# ASSIGNED TASK
Can you set out the data below as a Markdown table with columns "Row" and "Line", starting at the line containing "むっとするのではなく、にこにこし" and ending at the line containing "にこにこしていれば、明るい雰囲気" (both included), leaving out blank lines?

────────────────────────────────────────

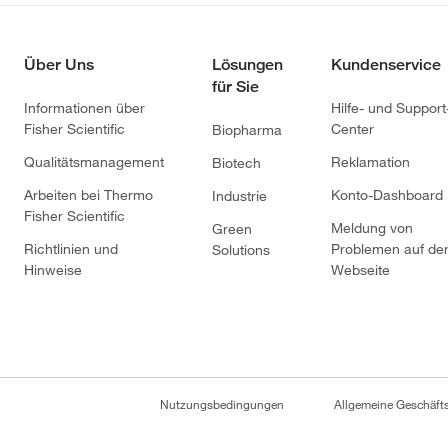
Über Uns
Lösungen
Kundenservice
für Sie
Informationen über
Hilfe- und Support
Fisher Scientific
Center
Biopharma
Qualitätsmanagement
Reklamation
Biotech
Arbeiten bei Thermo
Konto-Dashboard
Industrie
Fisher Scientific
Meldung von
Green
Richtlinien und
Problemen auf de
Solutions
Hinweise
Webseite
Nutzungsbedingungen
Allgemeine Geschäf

────────────────────────────────────────

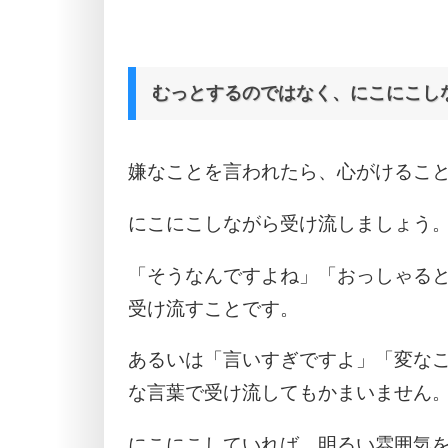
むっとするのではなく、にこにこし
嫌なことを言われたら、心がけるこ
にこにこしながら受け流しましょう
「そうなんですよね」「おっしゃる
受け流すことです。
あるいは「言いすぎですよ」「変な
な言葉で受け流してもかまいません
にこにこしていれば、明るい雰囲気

────────────────────────────────────────

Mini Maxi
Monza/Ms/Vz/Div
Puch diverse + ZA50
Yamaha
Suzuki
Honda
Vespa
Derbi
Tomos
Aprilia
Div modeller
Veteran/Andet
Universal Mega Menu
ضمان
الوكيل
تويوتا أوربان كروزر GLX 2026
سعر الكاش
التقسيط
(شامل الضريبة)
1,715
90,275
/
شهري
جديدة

────────────────────────────────────────

# TASK RESPONSE
| Row | Line |
|---|---|
| 1 | むっとするのではなく、にこにこし |
| 2 | 嫌なことを言われたら、心がけるこ |
| 3 | にこにこしながら受け流しましょう |
| 4 | 「そうなんですよね」「おっしゃる |
| 5 | 受け流すことです。 |
| 6 | あるいは「言いすぎですよ」「変な |
| 7 | な言葉で受け流してもかまいません |
| 8 | にこにこしていれば、明るい雰囲気 |